Chinese state-owned automaker Changan Automobile has entered the humanoid robotics sector, following U.S. competitor Tesla. In a filing on Friday, the Shenzhen-listed automaker revealed plans to invest ¥225 million to acquire a 50% share in Changan Tianshu Intelligent Robotics Technology.
The company revealed at the Guangzhou auto show last month that it will begin rolling out prototypes of its own humanoid robots starting next year. It also aims to introduce its first in-car robot in the first quarter of the coming year.
The automaker’s initiative reflects a wider shift among Chinese automakers, including BYD, Xpeng, and Xiaomi, who are extensively exploring the robotics sector to complement their core operations.

Changan Tianshu is a part of Changan Automobile’s strategy to tap into the robotics industry. The subsidiary will be powered by intelligent humanoid robot technology and is intended to develop multiple sectors of the robotics industry and to create mutual empowerment between smart vehicles and robotic systems.
Chinese automakers’ rapid push into robotics comes as Beijing raises concerns about a potential bubble in the sector. On Thursday, Li Chao, spokesperson for the National Development and Reform Commission, China’s chief economic planning body, warned that the industry is still not fully developed.

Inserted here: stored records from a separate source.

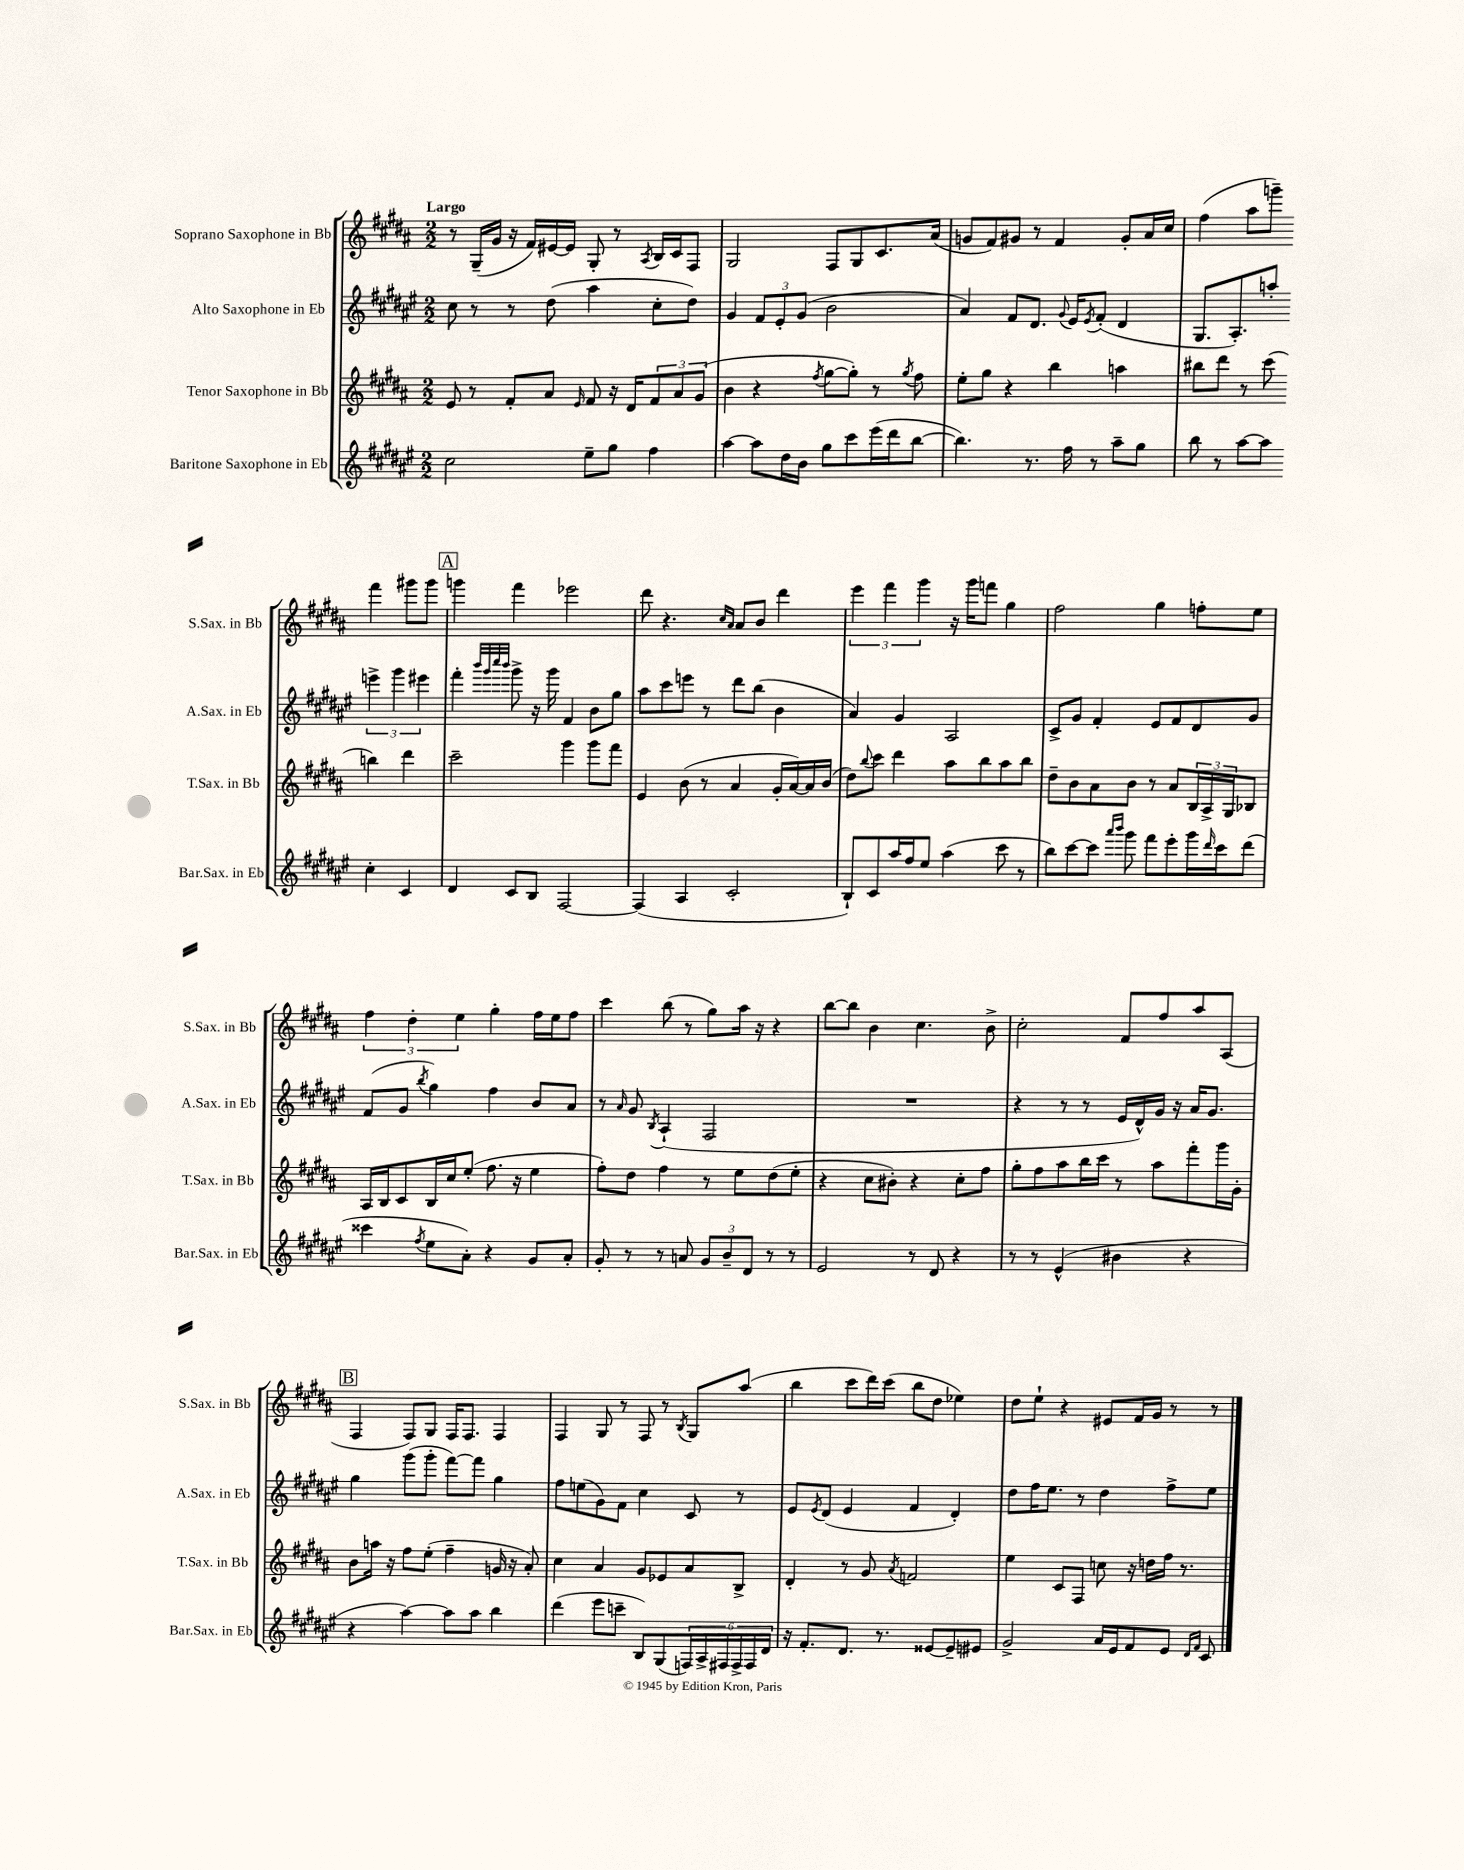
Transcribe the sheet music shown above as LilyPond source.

<<
\new StaffGroup <<
\new Staff = "s0" \with { instrumentName = "Soprano Saxophone in Bb" shortInstrumentName = "S.Sax. in Bb" } {
    \clef treble \key b \major \numericTimeSignature \time 2/2 \tempo "Largo"
    r8 gis16--( gis'16 r16 fis'16) eis'16~ eis'16 gis8-. r8 \acciaccatura { ais8 } b16 cis'16 fis8 |
    gis2 fis8 gis8 cis'8. ais'16( |
    g'8 fis'8) gis'8 r8 fis'4 gis'8-. ais'16 cis''16 |
    fis''4( ais''8 g'''8--) fis'''4 gis'''8 gis'''8 |
    \mark \markup { \box "A" } g'''4 fis'''4 ees'''2 |
    dis'''8 r4. \grace { cis''16 ais'16 } ais'8 b'8 dis'''4 |
    \tuplet 3/2 { e'''4 fis'''4 gis'''4 } r16 gis'''16 f'''8 gis''4 |
    fis''2 gis''4 f''8-. e''8 |
    \tuplet 3/2 { fis''4 dis''4-. e''4 } gis''4-. fis''16 e''16 fis''8 |
    cis'''4 b''8( r8 gis''8) ais''16 r16 r4 |
    b''8~ b''8 b'4 cis''4. b'8-> |
    cis''2-. fis'8 fis''8 ais''8 ais8( |
    \mark \markup { \box "B" } fis4 fis8) gis8 fis16 fis8. fis4 |
    fis4 gis8 r8 fis8 r8 \acciaccatura { b8 } gis8 ais''8( |
    b''4 cis'''8 dis'''16) cis'''16( b''8 dis''8 ees''4) |
    dis''8 e''8-! r4 eis'8 fis'16 gis'16 r8 r8 \bar "|." |
}
\new Staff = "s1" \with { instrumentName = "Alto Saxophone in Eb" shortInstrumentName = "A.Sax. in Eb" } {
    \clef treble \key fis \major \numericTimeSignature \time 2/2
    cis''8 r8 r8 dis''8( ais''4 cis''8-. dis''8) |
    gis'4 \tuplet 3/2 { fis'8 eis'8-. gis'8( } b'2 |
    ais'4) fis'8 dis'8. \appoggiatura { gis'8 } eis'16 \acciaccatura { eis'8 } fis'8-.( dis'4 |
    gis8. ais8.-.) a''8-. \tuplet 3/2 { e'''4-> gis'''4 eis'''4 } |
    \mark \markup { \box "A" } fis'''4-. \grace { b'''32 gis'''32 cis''''32 b'''32 } gis'''8-> r16 gis'''16 fis'4 b'8 gis''8 |
    ais''8 cis'''8 e'''8 r8 dis'''8 b''8( b'4 |
    ais'4) gis'4 ais2 |
    cis'8-> gis'8 fis'4-. eis'8 fis'8 dis'8 gis'8 |
    fis'8( gis'8 \acciaccatura { b''8 } gis''4) fis''4 b'8 ais'8 |
    r8 \grace { ais'16 } gis'8 \acciaccatura { b8 } ais4-!( fis2 |
    R1 |
    r4 r8 r8 eis'16 dis'16-^) gis'16 r16 ais'16 gis'8. |
    \mark \markup { \box "B" } gis''4 gis'''8( gis'''8-. fis'''8~) fis'''8 gis''4 |
    fis''8 e''8( gis'8) fis'8 cis''4 cis'8 r8 |
    eis'8 \acciaccatura { eis'8 } dis'8( eis'4 fis'4 dis'4-.) |
    dis''8 fis''16 eis''8. r8 dis''4 fis''8-> eis''8 \bar "|." |
}
\new Staff = "s2" \with { instrumentName = "Tenor Saxophone in Bb" shortInstrumentName = "T.Sax. in Bb" } {
    \clef treble \key b \major \numericTimeSignature \time 2/2
    e'8 r8 fis'8-. ais'8 \grace { e'16 } fis'8 r16 dis'16 \tuplet 3/2 { fis'8 ais'8 gis'8( } |
    b'4 r4 \acciaccatura { fis''8 } gis''8~ gis''8-.) r8 \acciaccatura { gis''8 } fis''8 |
    e''8-. gis''8 r4 b''4 a''4 |
    bis''8 dis'''8 r8 cis'''8( b''4) dis'''4 |
    \mark \markup { \box "A" } cis'''2-- gis'''4 gis'''8 fis'''8 |
    e'4 b'8( r8 ais'4 gis'16-. ais'16~) ais'16 b'16( |
    dis''8) \appoggiatura { b''8 } cis'''8 dis'''4 ais''8 b''8 ais''8 b''8 |
    dis''8-- b'8 ais'8 b'8 r8 ais'8 \tuplet 3/2 { b16 ais16-> gis16 } bes8 |
    ais16 b16 cis'8 b16 cis''16 e''8-.( fis''8. r16 e''4 |
    fis''8-.) dis''8 fis''4 r8 e''8 dis''8( e''8-. |
    r4 cis''8 bis'8-.) r4 cis''8-. fis''8 |
    gis''8-. fis''8 ais''8 b''16 cis'''16 r8 ais''8 fis'''8-. gis'''16 gis'16-. |
    \mark \markup { \box "B" } b'8 a''16 r16 fis''8 e''8-.( fis''4-- g'16 r16 ais'8-.) |
    cis''4 ais'4 gis'8 ees'8 ais'8 b8-> |
    dis'4-. r8 gis'8 \acciaccatura { ais'8 } f'2 |
    e''4 cis'8 fis8 c''8 r16 d''16 fis''16 r8. \bar "|." |
}
\new Staff = "s3" \with { instrumentName = "Baritone Saxophone in Eb" shortInstrumentName = "Bar.Sax. in Eb" } {
    \clef treble \key fis \major \numericTimeSignature \time 2/2
    cis''2 eis''8-- gis''8 fis''4 |
    ais''4~ ais''8 dis''16 b'16 gis''8 cis'''8 eis'''16( dis'''16 b''8~ |
    b''4.) r8. fis''16 r8 ais''8-- gis''8 |
    b''8 r8 ais''8~ ais''8 cis''4-. cis'4 |
    \mark \markup { \box "A" } dis'4 cis'8 b8 fis2~ |
    fis4( ais4 cis'2-. |
    b8-!) cis'8 ais''16 fis''16 eis''8 ais''4( cis'''8 r8 |
    b''8) cis'''8~ cis'''8 \grace { ais'''16 b'''16 } gis'''8 fis'''8 eis'''8-. gis'''16 \grace { dis'''16 } cis'''16 dis'''8( |
    cisis'''4 \acciaccatura { fis''8 } eis''8 ais'8-.) r4 gis'8 ais'8-. |
    gis'8-. r8 r8 a'8 \tuplet 3/2 { gis'8 b'8-- dis'8 } r8 r8 |
    eis'2 r8 dis'8 r4 |
    r8 r8 eis'4-^( bis'4 r4 |
    \mark \markup { \box "B" } r4 ais''4~) ais''8 ais''8 b''4 |
    dis'''4( eis'''8 c'''8-- b8) gis8( \tuplet 6/4 { f16) ais16-> fis16 fis16-> fis16 dis'16 } |
    r16 fis'8.-. dis'8. r8. eisis'8~ eisis'8-- eis'8 |
    gis'2-> ais'16 eis'16 fis'8 eis'8 \grace { dis'16 fis'16 } cis'8 \bar "|." |
}
>>
>>
\layout { \context { \Score \remove "Bar_number_engraver" } }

Li noted that China now has more than 150 humanoid robot companies, with over half being start-ups or firms entering from other industries. He stressed the need to prevent the risk of the market being saturated with highly repetitive products.
Xpeng—one of China’s leading premium EV manufacturers—recently introduced the second-generation Iron humanoid robot, describing it as humanlike and targeting mass production next year.
Meanwhile, Xiaomi founder and CEO Lei Jun has emphasized the promise of humanoid robots, predicting they would be ‘widely deployed’ across the company’s factories within the next five years.